··· DATA TO PROCESS

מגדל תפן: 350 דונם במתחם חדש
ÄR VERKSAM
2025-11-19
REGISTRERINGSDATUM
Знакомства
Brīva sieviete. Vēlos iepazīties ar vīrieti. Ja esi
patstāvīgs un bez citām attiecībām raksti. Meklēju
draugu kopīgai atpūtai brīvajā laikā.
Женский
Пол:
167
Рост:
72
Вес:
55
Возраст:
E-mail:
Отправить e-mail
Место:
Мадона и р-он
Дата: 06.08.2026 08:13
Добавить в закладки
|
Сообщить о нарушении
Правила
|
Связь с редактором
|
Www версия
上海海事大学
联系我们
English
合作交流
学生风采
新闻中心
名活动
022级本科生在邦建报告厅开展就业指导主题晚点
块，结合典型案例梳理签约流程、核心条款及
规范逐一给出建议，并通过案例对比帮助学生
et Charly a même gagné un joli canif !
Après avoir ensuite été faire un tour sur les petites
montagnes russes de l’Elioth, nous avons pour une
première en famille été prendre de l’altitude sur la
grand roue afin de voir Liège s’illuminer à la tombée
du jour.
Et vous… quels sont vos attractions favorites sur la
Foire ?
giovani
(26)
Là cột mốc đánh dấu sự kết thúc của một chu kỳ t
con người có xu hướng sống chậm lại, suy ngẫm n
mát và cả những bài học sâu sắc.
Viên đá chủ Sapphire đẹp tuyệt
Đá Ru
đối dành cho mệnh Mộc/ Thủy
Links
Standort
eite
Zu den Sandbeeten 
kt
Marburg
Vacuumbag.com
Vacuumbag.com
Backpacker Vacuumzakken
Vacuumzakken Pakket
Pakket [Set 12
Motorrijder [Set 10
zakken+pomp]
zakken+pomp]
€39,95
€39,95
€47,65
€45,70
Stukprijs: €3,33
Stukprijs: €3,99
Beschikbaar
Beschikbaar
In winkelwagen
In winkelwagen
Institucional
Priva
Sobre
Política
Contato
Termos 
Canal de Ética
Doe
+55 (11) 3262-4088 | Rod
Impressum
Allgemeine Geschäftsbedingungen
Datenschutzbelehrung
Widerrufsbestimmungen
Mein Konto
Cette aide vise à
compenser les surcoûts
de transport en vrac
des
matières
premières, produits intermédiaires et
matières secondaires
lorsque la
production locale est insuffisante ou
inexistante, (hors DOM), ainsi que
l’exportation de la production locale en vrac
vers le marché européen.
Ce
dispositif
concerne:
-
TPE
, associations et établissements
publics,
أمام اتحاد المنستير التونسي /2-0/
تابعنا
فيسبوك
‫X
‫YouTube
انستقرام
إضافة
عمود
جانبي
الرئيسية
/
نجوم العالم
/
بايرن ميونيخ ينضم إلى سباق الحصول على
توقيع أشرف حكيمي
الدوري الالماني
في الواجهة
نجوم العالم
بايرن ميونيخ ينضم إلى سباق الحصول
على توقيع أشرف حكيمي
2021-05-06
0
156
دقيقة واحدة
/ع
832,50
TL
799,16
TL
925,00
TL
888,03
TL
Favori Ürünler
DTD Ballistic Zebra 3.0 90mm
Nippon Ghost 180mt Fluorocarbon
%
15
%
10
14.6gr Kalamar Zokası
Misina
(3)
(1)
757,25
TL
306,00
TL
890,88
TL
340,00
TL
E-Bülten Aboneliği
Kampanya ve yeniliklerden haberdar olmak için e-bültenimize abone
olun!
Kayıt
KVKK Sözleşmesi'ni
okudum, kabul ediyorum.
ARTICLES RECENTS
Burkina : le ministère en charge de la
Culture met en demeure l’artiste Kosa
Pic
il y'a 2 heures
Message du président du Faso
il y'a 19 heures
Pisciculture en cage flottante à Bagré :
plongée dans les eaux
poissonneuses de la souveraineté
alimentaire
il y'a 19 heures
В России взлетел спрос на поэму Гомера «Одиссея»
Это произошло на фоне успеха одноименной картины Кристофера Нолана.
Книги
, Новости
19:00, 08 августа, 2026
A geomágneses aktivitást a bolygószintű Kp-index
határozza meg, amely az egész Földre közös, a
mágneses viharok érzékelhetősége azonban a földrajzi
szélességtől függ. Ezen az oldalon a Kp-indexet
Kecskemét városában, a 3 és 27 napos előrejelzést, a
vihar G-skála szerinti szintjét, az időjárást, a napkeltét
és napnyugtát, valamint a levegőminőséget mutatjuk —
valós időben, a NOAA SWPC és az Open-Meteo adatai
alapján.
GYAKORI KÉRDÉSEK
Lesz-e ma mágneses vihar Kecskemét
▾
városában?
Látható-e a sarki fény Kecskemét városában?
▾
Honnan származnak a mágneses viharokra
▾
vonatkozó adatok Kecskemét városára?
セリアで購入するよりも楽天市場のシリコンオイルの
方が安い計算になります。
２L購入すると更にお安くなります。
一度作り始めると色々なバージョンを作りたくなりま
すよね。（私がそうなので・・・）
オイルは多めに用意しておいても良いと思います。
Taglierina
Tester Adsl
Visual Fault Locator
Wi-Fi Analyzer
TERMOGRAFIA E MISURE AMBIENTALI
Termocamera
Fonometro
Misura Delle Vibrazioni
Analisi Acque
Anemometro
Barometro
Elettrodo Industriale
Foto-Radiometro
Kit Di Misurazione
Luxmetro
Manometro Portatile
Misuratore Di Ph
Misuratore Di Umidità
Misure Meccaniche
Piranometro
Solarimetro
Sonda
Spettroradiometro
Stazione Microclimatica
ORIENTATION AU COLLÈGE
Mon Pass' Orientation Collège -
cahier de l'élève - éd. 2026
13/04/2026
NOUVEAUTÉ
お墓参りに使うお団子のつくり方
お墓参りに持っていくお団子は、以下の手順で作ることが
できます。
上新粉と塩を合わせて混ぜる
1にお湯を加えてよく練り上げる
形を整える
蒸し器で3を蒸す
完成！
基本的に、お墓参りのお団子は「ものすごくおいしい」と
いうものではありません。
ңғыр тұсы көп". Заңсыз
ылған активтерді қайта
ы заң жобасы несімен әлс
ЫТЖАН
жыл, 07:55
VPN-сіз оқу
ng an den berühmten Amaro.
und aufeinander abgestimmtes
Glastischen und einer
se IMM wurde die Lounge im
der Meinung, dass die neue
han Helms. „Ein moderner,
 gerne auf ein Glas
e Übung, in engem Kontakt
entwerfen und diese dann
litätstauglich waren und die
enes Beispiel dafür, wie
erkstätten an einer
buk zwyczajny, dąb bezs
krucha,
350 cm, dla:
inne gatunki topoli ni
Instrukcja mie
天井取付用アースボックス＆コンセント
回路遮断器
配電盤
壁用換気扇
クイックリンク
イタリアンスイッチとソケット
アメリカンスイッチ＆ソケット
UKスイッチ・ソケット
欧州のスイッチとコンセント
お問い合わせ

······

WHAT THE EXERCISE ASKS: Of the entries above, transcribe exactly those lines that fall between the line containing "方が安い計算になります。" and the line containing "Misuratore Di Umidità", together with those two lines.

SOLUTION TO THIS PROBLEM:
方が安い計算になります。
２L購入すると更にお安くなります。
一度作り始めると色々なバージョンを作りたくなりま
すよね。（私がそうなので・・・）
オイルは多めに用意しておいても良いと思います。
Taglierina
Tester Adsl
Visual Fault Locator
Wi-Fi Analyzer
TERMOGRAFIA E MISURE AMBIENTALI
Termocamera
Fonometro
Misura Delle Vibrazioni
Analisi Acque
Anemometro
Barometro
Elettrodo Industriale
Foto-Radiometro
Kit Di Misurazione
Luxmetro
Manometro Portatile
Misuratore Di Ph
Misuratore Di Umidità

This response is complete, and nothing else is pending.